Mobility Resilience Under Extreme Weather
Research Question
How does extreme precipitation affect rideshare demand across New York City neighborhoods, and do lower-income communities experience differential recovery trajectories?
Approach
A Difference-in-Differences causal framework treating extreme precipitation events as a natural experiment. The model estimates treatment effects using zone and time fixed effects, comparing trip volumes on weather-shock days against otherwise similar non-shock days within each taxi zone.
Data Pipeline
- 100M+ NYC TLC HVFHV trip records (Parquet, Polars) across 262 NYC taxi zones
- NOAA hourly precipitation observations merged at the zone-event level
- Automated pipeline: raw loading → datetime normalization → weather merge → feature engineering
- Calendar features (hour, day-of-week, month) and lagged demand (1-7 day lags) as controls
Key Results
- Causal effect: Statistically significant +97 trip/zone/day demand increase on extreme precipitation days (p < 0.0001)

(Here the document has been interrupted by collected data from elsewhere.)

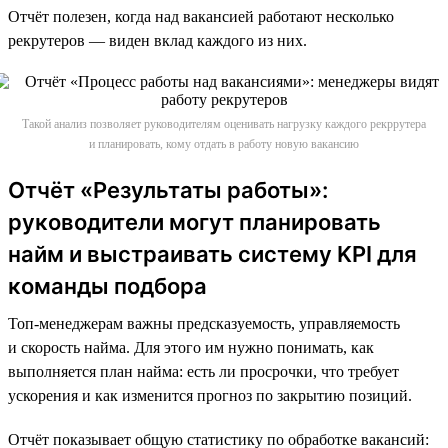
Отчёт полезен, когда над вакансией работают несколько
рекрутеров — виден вклад каждого из них.
Такой анализ позволяет руководителям оценивать нагрузку каждого рекррутера
и планировать, кому отдать в работу новую вакансию
Отчёт «Результаты работы»:
руководители могут планировать
найм и выстраивать систему KPI для
команды подбора
Топ-менеджерам важны предсказуемость, управляемость
и скорость найма. Для этого им нужно понимать, как
выполняется план найма: есть ли просрочки, что требует
ускорения и как изменится прогноз по закрытию позиций.
Отчёт показывает общую статистику по обработке вакансий:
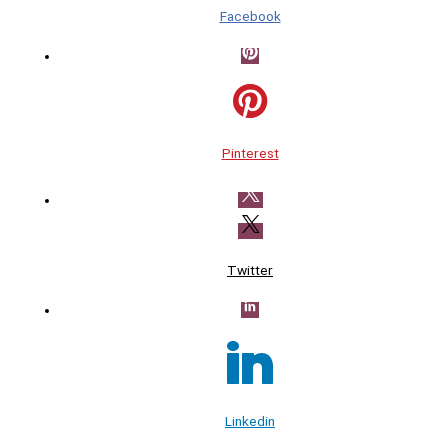
Facebook
Pinterest
Twitter
Linkedin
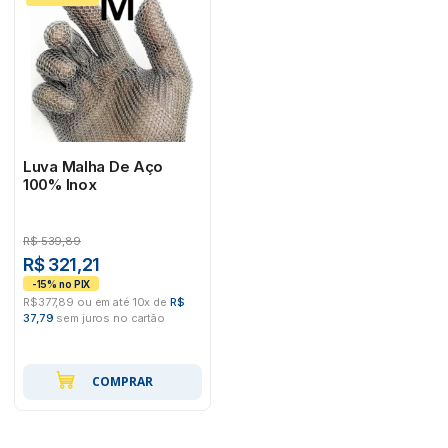
Luva Malha De Aço
100% Inox
R$
539,89
R$ 321,21
R$377,89 ou em até 10x de
R$
37,79
sem juros no cartão
COMPRAR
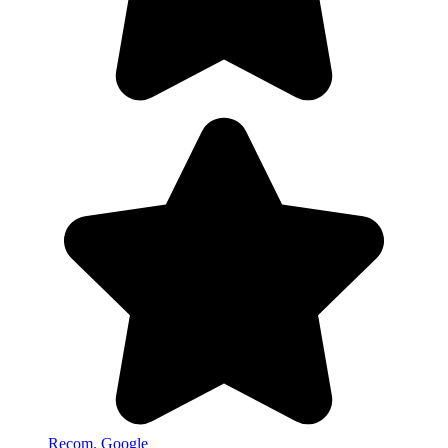
Recom. Google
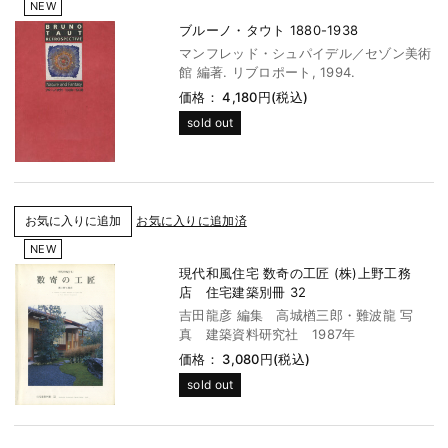
NEW
ブルーノ・タウト 1880-1938
マンフレッド・シュパイデル／セゾン美術
館 編著. リブロポート, 1994.
価格： 4,180円(税込)
sold out
お気に入りに追加済
NEW
現代和風住宅 数奇の工匠 (株)上野工務
店 住宅建築別冊 32
吉田龍彦 編集 高城楢三郎・難波龍 写
真 建築資料研究社 1987年
価格： 3,080円(税込)
sold out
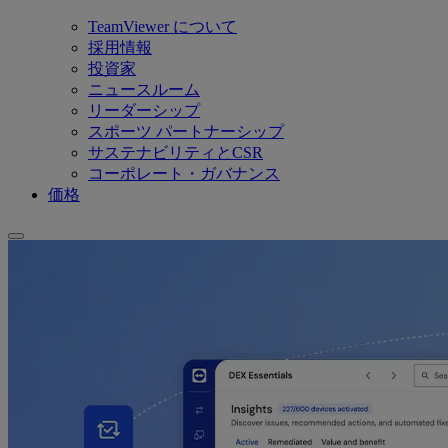
TeamViewer について
採用情報
投資家
ニュースルーム
リーダーシップ
スポーツ パートナーシップ
サステナビリティとCSR
コーポレート・ガバナンス
価格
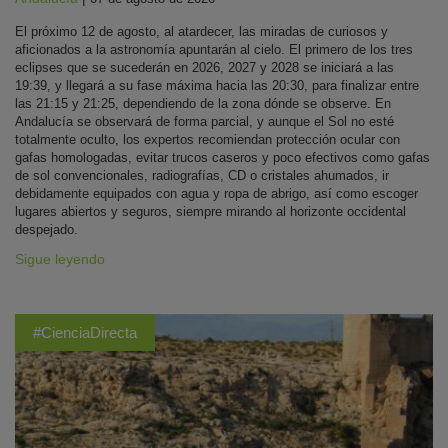
El próximo 12 de agosto, al atardecer, las miradas de curiosos y
aficionados a la astronomía apuntarán al cielo. El primero de los tres
eclipses que se sucederán en 2026, 2027 y 2028 se iniciará a las
19:39, y llegará a su fase máxima hacia las 20:30, para finalizar entre
las 21:15 y 21:25, dependiendo de la zona dónde se observe. En
Andalucía se observará de forma parcial, y aunque el Sol no esté
totalmente oculto, los expertos recomiendan protección ocular con
gafas homologadas, evitar trucos caseros y poco efectivos como gafas
de sol convencionales, radiografías, CD o cristales ahumados, ir
debidamente equipados con agua y ropa de abrigo, así como escoger
lugares abiertos y seguros, siempre mirando al horizonte occidental
despejado.
Sigue leyendo
#CienciaDirecta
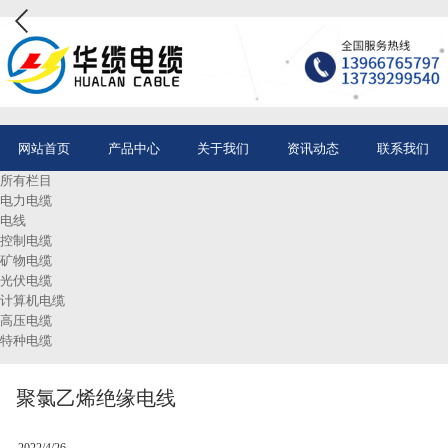
网站首页
产品中心
关于我们
资讯动态
联系我们
所有栏目
电力电缆
电线
控制电缆
矿物电缆
光伏电缆
计算机电缆
高压电缆
特种电缆
聚氯乙烯绝缘电线
2022/4/26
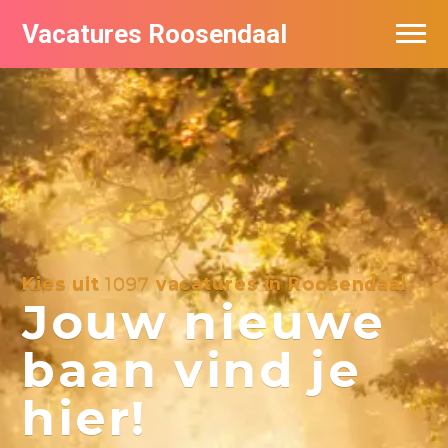
Vacatures Roosendaal
Vacatures bij bedrijven
De populairste vacatures in Roosendaal
Kies uit
1097
vacatures in Roosendaal
Jouw nieuwe
baan vind je
hier!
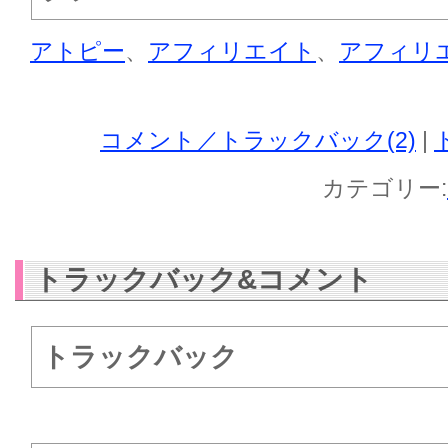
アトピー
、
アフィリエイト
、
アフィリ
コメント／トラックバック(2)
|
カテゴリー:
トラックバック&コメント
トラックバック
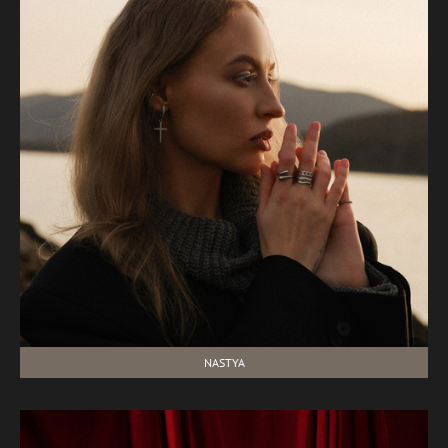
NASTYA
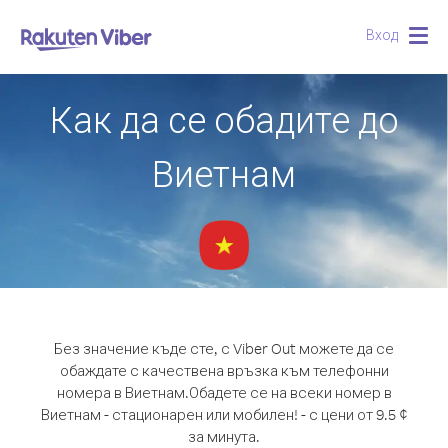
Вход
Togg
navig
Как да се обадите до
Виетнам
Без значение къде сте, с Viber Out можете да се
обаждате с качествена връзка към телефонни
номера в Виетнам.
Обадете се на всеки номер в
Виетнам - стационарен или мобилен! - с цени от 9.5 ¢
за минута.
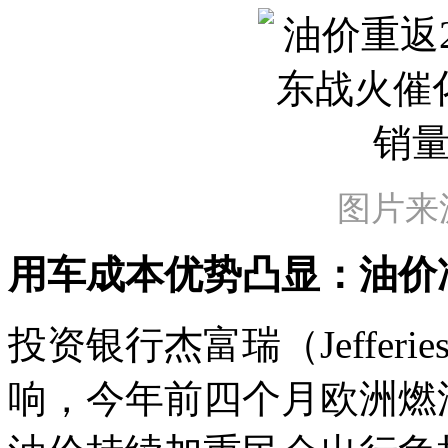
图片来
用车成本优势凸显：油价
投资银行杰富瑞（Jeffe
响，今年前四个月欧洲燃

- Demand forecasting: XGBoost/LightGBM models achieved R² = 0.96 with time-series cross-validation
- Top predictors: Lagged demand (1-day and 7-day) and precipitation intensity identified via SHAP feature importance
- Equity analysis: Stratified by neighborhood income quintile with Mann-Whitney U testing for differential weather shock recovery
Tech Stack
Python, Polars, Pandas, GeoPandas, NumPy, SciPy, Statsmodels, Scikit-learn, XGBoost, LightGBM, SHAP, Matplotlib, NOAA API, NYC TLC data. Build tooling via uv + pyproject.toml.